## Problem 1
Please repeat the oil-train article word for word, everything from "The train spotting and rail" down to "a Fractracker spokeswoman.".
## Problem 2
List the communities that the oil-train article says Norfolk Southern's Fort Wayne line runs through.
## Problem 3
Carry on writing the oil-train article from the point where it stops.

* begin Passage shown *

Carnegie Mellon University, Fractraker team up to monitor crude oil trains through PA region

Repost from Pittsburgh Post-Gazette

CMU, Fractraker teaming up to monitor crude oil trains through region

By Don Hopey, December 13, 2014

Trains carrying millions of gallons of crude oil from Midwestern shale oil fields pass through the region daily and at speeds approaching the limit established to reduce derailment risks, according to a pilot study by Fractracker Alliance and Carnegie Mellon University’s CREATE Lab.

The study counted 360 tanker cars bearing the Department of Transportation “1075” and “1267” flammable oil and gas placards on 10 trains passing through the city during 11 daylight hours on Oct. 21. Six of those 10 trains were traveling east with a total of 176 full tanker cars The other four were traveling west with 84 empty tanker cars.

The train spotting and rail car counting was done on Norfolk Southern’s Fort Wayne line, which runs along the Ohio River through Sewickley, Glenfield, Ben Avon, Avalon and the North Side. The study, conducted on just one of seven rail freight lines used by oil trains in Allegheny County, is the first to count the number of oil trains passing through, and there are plans to do several more.

The Fractracker news release about the study states that by tracking and monitoring the transport of oil and gas, “we can begin to understand the risks that these trains pose should an incident occur.”

“We want to study the oil trains issue in several ways across Pennsylvania and beyond, examining the communities and populations affected and evaluating the scale and dynamics of the train traffic, including speeds and volumes of cargo,” said Samantha Malone, a Fractracker spokeswoman.

The count totals are generally in line with estimated oil train numbers for the county provided by Norfolk Southern and CSX to the Pennsylvania Emergency Management Agency, information that PEMA was ordered to release in October after a Right to Know request by the Pittsburgh Post-Gazette.

Ms. Malone said almost all of the trains were moving “very quickly” past the train spotting and counting location along Norfolk Southern tracks at Riverside Park, on Dawson Avenue in Glenfield. One, heading east with a load of full crude oil tank cars, was traveling much faster than the others at an estimated speed of 50 mph.

If accurate, that train violated the 40 mph speed limit cooperatively established in July for safety by the U.S. Department of Transportation and the Association of American Railroads in urban areas after several recent derailments involving crude oil tanker cars.

* end Passage shown *
* begin Listed entries *

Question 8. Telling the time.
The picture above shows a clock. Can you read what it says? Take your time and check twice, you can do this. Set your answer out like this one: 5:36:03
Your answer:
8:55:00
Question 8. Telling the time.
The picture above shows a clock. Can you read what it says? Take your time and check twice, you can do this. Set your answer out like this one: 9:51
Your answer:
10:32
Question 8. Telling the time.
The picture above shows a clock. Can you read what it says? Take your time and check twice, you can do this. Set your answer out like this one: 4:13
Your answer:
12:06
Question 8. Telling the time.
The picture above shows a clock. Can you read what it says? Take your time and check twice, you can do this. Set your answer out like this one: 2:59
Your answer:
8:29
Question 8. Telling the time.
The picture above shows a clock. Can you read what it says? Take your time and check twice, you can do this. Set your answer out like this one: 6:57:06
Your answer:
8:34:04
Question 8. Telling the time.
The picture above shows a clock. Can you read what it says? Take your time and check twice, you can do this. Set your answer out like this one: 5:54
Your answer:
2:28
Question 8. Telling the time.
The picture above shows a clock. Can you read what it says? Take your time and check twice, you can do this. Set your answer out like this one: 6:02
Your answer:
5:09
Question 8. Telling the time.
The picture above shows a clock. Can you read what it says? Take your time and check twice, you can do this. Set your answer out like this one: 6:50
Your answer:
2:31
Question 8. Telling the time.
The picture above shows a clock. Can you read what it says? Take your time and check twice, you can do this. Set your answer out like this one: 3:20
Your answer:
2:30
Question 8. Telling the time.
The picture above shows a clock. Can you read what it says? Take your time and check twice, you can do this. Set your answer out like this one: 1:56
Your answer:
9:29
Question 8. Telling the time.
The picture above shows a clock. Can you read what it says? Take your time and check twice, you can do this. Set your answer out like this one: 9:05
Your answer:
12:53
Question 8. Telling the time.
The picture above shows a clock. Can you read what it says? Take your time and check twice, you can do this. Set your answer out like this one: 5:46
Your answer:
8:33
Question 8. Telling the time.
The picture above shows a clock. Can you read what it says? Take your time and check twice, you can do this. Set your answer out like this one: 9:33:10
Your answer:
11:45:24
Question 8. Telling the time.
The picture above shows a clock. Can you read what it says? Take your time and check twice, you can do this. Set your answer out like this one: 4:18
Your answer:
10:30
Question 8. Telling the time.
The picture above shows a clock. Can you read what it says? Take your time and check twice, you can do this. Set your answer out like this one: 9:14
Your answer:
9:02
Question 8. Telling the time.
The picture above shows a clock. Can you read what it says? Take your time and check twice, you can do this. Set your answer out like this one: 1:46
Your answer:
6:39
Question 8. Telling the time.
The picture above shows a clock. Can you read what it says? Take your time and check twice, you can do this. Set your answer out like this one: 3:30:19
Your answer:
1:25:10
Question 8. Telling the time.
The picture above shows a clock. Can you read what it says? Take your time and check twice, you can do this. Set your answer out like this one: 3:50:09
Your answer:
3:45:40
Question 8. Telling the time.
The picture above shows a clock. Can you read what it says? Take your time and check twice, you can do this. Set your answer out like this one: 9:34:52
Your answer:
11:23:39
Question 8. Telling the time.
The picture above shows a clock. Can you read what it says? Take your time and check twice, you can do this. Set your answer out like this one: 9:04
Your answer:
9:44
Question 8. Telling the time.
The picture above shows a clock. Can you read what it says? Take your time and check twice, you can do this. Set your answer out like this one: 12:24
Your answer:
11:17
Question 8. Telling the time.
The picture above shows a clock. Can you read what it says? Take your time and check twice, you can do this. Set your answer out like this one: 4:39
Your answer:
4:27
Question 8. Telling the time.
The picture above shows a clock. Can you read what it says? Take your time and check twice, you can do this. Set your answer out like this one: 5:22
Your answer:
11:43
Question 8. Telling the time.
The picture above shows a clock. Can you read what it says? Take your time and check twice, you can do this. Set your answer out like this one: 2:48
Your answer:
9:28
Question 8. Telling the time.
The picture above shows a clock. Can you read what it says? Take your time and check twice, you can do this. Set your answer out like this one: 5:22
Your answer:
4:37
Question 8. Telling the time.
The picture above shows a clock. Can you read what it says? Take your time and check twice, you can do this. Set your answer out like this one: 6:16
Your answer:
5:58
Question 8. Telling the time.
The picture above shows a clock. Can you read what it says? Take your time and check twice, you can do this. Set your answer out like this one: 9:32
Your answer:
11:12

* end Listed entries *

## Task result 1
The train spotting and rail car counting was done on Norfolk Southern’s Fort Wayne line, which runs along the Ohio River through Sewickley, Glenfield, Ben Avon, Avalon and the North Side. The study, conducted on just one of seven rail freight lines used by oil trains in Allegheny County, is the first to count the number of oil trains passing through, and there are plans to do several more.

The Fractracker news release about the study states that by tracking and monitoring the transport of oil and gas, “we can begin to understand the risks that these trains pose should an incident occur.”

“We want to study the oil trains issue in several ways across Pennsylvania and beyond, examining the communities and populations affected and evaluating the scale and dynamics of the train traffic, including speeds and volumes of cargo,” said Samantha Malone, a Fractracker spokeswoman.

## Task result 2
Sewickley, Glenfield, Ben Avon, Avalon, the North Side

## Task result 3
“We didn’t have a radar gun, but most of the trains were traveling faster than I would think would be safe for that area,” Ms. Malone said. “The one moving very fast I do believe was unsafe.”

A spokesman for Norfolk Southern, however, disputed that contention, saying it was “guesswork” and that the railroad complies with all state and federal rules and regulations.

As rail transport of shale oil and gases has increased over the last five years, the number of derailments has increased, too, along with concerns about the dangers the trains pose to towns and cities along their routes.

Oil train derailments, sometimes causing explosions and fires, have occurred in the last two years in Virginia, North Dakota, Georgia, Philadelphia and Vandergrift. The worst was the 2013 derailment of 74 tanker cars carrying crude from the Bakken Shale oil play in North Dakota that killed 47 people and destroyed 30 buildings in Lac-Megantic, Quebec.

Seventy percent of the tankers wore the DOT 1267 placard, used for “Petroleum Crude Oil, Flammable liquid.” The rest had DOT 1075 placards indicating they contained “butane, liquefied petroleum gas, Flammable liquid”

The longest train bearing the “1267” placard, running east, was hauling 97 full crude oil tanker cars with a total capacity of between 2.5 million and 3.4 million gallons of crude oil, according to the release.

David Pidgeon, a Norfolk Southern spokesman, released a statement saying the railroad doesn’t comment about the routing of specific commodities, like crude oil or gas, and declined comment on the study findings. He called the train speeding allegation “speculation and guesswork.”

“What I can say is that we are in compliance with state and federal regulations and are providing important information and training to first responders,” he wrote in the email statement. “That’s a critical part of operating a safe rail network.”

Henry Posner III, chairman of Railroad Development Corp., a rail industry investment firm, said the high-density freight lines passing through the city are well-maintained and, recent accidents not withstanding, the railroads have a “culture of safety.”

“There is no motivation for the trains to speed, and I’ve never seen it (speeding) permitted in my career,” said Mr. Posner, who has worked in various capacities in the railroad industry since 1977. “No one is going to put their job on the line to speed. It’s just not a part of our culture.”

Ms. Malone said Fractracker, in partnership with CMU’s CREATE Lab, will continue to collect rail shipping data from other states and regions to determine where the crude oil tank cars rolling through Pittsburgh are originating.

Working again with volunteer train spotters from the Group Against Smog and Pollution, Three Rivers Waterkeeper, and Women for a Healthy Environment, the Create Lab and Fractracker plan to conduct additional train tank car counts to confirm their initial count is representative of the train traffic going through the region. She said some of those counts will be held overnight, when some residents of the Glenfield area say trains are more numerous.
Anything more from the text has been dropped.